A Generation Jones teenager poses in her room.Image via Wikmedia Commons
An office kitchen.via
An angry man eating spaghetti.via 
At least it wasn't Bubbles.
You just know there's a person named Whiskey out there getting a kick out of this. 


An Irish woman went to the doctor for a routine eye exam. She left with bright neon green eyes.
It's not easy seeing green.
Did she get superpowers?
Going to the eye doctor can be a hassle and a pain. It's not just the routine issues and inconveniences that come along when making a doctor appointment, but sometimes the various devices being used to check your eyes' health feel invasive and uncomfortable. But at least at the end of the appointment, most of us don't look like we're turning into The Incredible Hulk. That wasn't the case for one Irish woman.
Photographer Margerita B. Wargola was just going in for a routine eye exam at the hospital but ended up leaving with her eyes a shocking, bright neon green.
At the doctor's office, the nurse practitioner was prepping Wargola for a test with a machine that Wargola had experienced before. Before the test started, Wargola presumed the nurse had dropped some saline into her eyes, as they were feeling dry. After she blinked, everything went yellow.
Wargola and the nurse initially panicked. Neither knew what was going on as Wargola suddenly had yellow vision and radioactive-looking green eyes. After the initial shock, both realized the issue: the nurse forgot to ask Wargola to remove her contact lenses before putting contrast drops in her eyes for the exam. Wargola and the nurse quickly removed the lenses from her eyes and washed them thoroughly with saline. Fortunately, Wargola's eyes were unharmed. Unfortunately, her contacts were permanently stained and she didn't bring a spare pair.
- YouTube youtube.com
Since she has poor vision, Wargola was forced to drive herself home after the eye exam wearing the neon-green contact lenses that make her look like a member of the Green Lantern Corps. She couldn't help but laugh at her predicament and recorded a video explaining it all on social media. Since then, her video has sparked a couple Reddit threads and collected a bunch of comments on Instagram:
“But the REAL question is: do you now have X-Ray vision?”
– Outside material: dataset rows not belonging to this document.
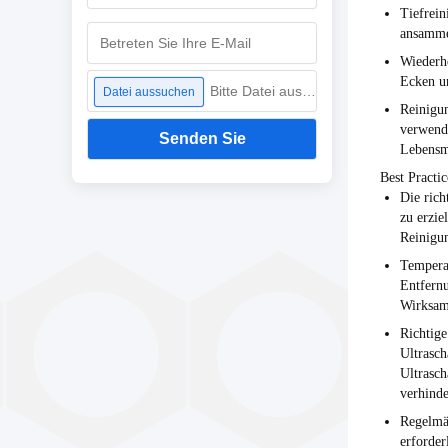
Tiefrein
ansammel
Wiederh
Ecken u
Bitte Datei auswählen
Datei aussuchen
Reinigu
verwende
Senden Sie
Lebensmi
Best Practi
Die rich
zu erzi
Reinigun
Tempera
Entfernu
Wirksam
Richtige
Ultrasch
Ultrasch
verhinde
Regelmäß
erforder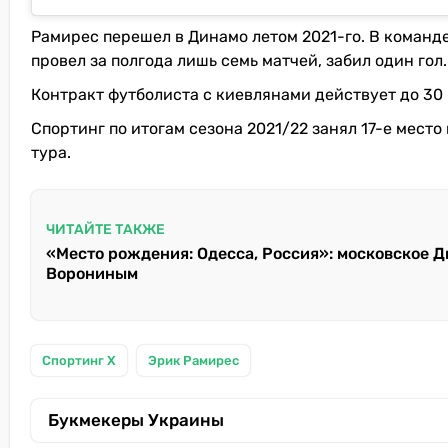
Рамирес перешел в Динамо летом 2021-го. В команд
провел за полгода лишь семь матчей, забил один гол.
Контракт футболиста с киевлянами действует до 30 
Спортинг по итогам сезона 2021/22 занял 17-е место
тура.
ЧИТАЙТЕ ТАКЖЕ
«Место рождения: Одесса, Россия»: московское 
Ворониным
Спортинг Х
Эрик Рамирес
Букмекеры Украины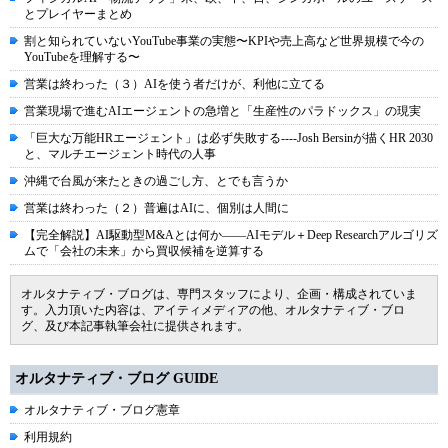
とプレイヤーまとめ
割と知られていないYouTube事業の実態〜KPIや売上高など世界規模で今の
YouTubeを理解する〜
営業は終わった（３）AIを使う者だけが、利他に立てる
営業現場で進むAIエージェントの急増と「生産性のパラドックス」の現実
「巨大な万能HRエージェント」は必ず失敗する----Josh Bersinが描くHR 2030
と、マルチエージェント時代の人事
沖縄で台風が来たときの過ごし方、とでも言うか
営業は終わった（２）普遍はAIに、個別は人間に
【完全解説】AI駆動型M&Aとは何か――AIモデル＋Deep Researchアルゴリズ
ムで「会社の未来」から買収候補を逆算する
オルタナティブ・ブログは、専門スタッフにより、企画・構成されていま
す。入力頂いた内容は、アイティメディアの他、オルタナティブ・ブロ
グ、及び本記事執筆会社に提供されます。
オルタナティブ・ブログ GUIDE
オルタナティブ・ブログ憲章
利用規約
“You can just say you're a superhero.”
“I would make a few stops on the way home just to freak some people out!”
“I would have lived it up! Grab a coffee, do grocery shopping, walk around a shopping center.”
“This one would pair well with that girl who ate something with turmeric with her invisalign on and walked around Paris smiling at people with seemingly BRIGHT YELLOW TEETH.”
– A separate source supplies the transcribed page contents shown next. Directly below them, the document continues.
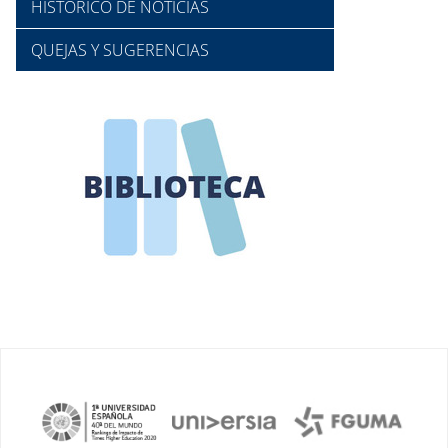
HISTÓRICO DE NOTICIAS
QUEJAS Y SUGERENCIAS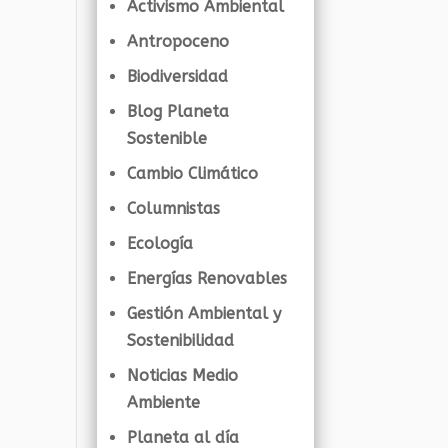
Activismo Ambiental
Antropoceno
Biodiversidad
Blog Planeta
Sostenible
Cambio Climático
Columnistas
Ecología
Energías Renovables
Gestión Ambiental y
Sostenibilidad
Noticias Medio
Ambiente
Planeta al día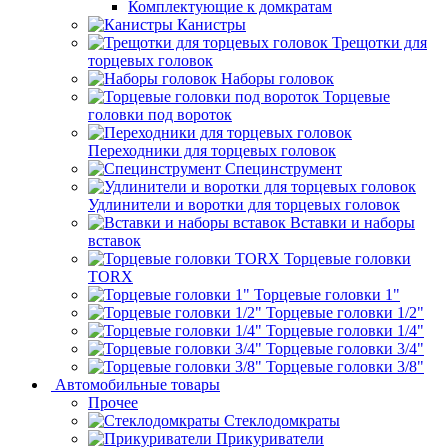
Комплектующие к домкратам
Канистры
Трещотки для
торцевых головок
Наборы головок
Торцевые
головки под вороток
Переходники для торцевых головок
Специнструмент
Удлинители и воротки для торцевых головок
Вставки и наборы
вставок
Торцевые головки
TORX
Торцевые головки 1"
Торцевые головки 1/2"
Торцевые головки 1/4"
Торцевые головки 3/4"
Торцевые головки 3/8"
Автомобильные товары
Прочее
Стеклодомкраты
Прикуриватели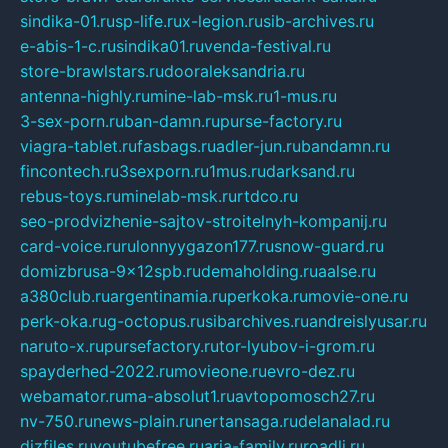
sindika-01.ru
sp-life.ru
x-legion.ru
sib-archives.ru
e-abis-1-c.ru
sindika01.ru
venda-festival.ru
store-brawlstars.ru
dooraleksandria.ru
antenna-highly.ru
mine-lab-msk.ru
1-mus.ru
3-sex-porn.ru
ban-damn.ru
purse-factory.ru
viagra-tablet.ru
fasbags.ru
adler-jun.ru
bandamn.ru
fincontech.ru
3sexporn.ru
1mus.ru
darksand.ru
rebus-toys.ru
minelab-msk.ru
rtdco.ru
seo-prodvizhenie-sajtov-stroitelnyh-kompanij.ru
card-voice.ru
rulonnyygazon177.ru
snow-guard.ru
domizbrusa-9x12spb.ru
demaholding.ru
aalse.ru
a380club.ru
argentinamia.ru
perkoka.ru
movie-one.ru
perk-oka.ru
g-octopus.ru
sibarchives.ru
andreislyusar.ru
naruto-x.ru
pursefactory.ru
tor-lyubov-i-grom.ru
spayderhed-2022.ru
movieone.ru
evro-dez.ru
webamator.ru
ma-absolut1.ru
avtopomosch27.ru
nv-750.ru
news-plain.ru
nertansaga.ru
delanalad.ru
dizfiles.ru
youtubefree.ru
aria-family.ru
roadli.ru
“I would save those for fancy special occasions! WOW!”
“Every time I'd stop I'd turn slowly and stare at the person in the car next to me.”
“Keep them. Tell people what to do. They’ll do your bidding.”
In a follow-up Instagram video, Wargola showed her followers that she was safe at home with normal eyes, showing that the damaged contact lenses were so stained that they turned the saline solution in her contacts case into a bright Gatorade yellow. She wasn't mad at the nurse and, in fact, plans on keeping the lenses to wear on St. Patrick's Day or some other special occasion.
While no harm was done and a good laugh was had, it's still best for doctors, nurses, and patients alike to double-check and ask or tell if contact lenses are being worn before each eye test. If not, there might be more than ultra-green eyes to worry about.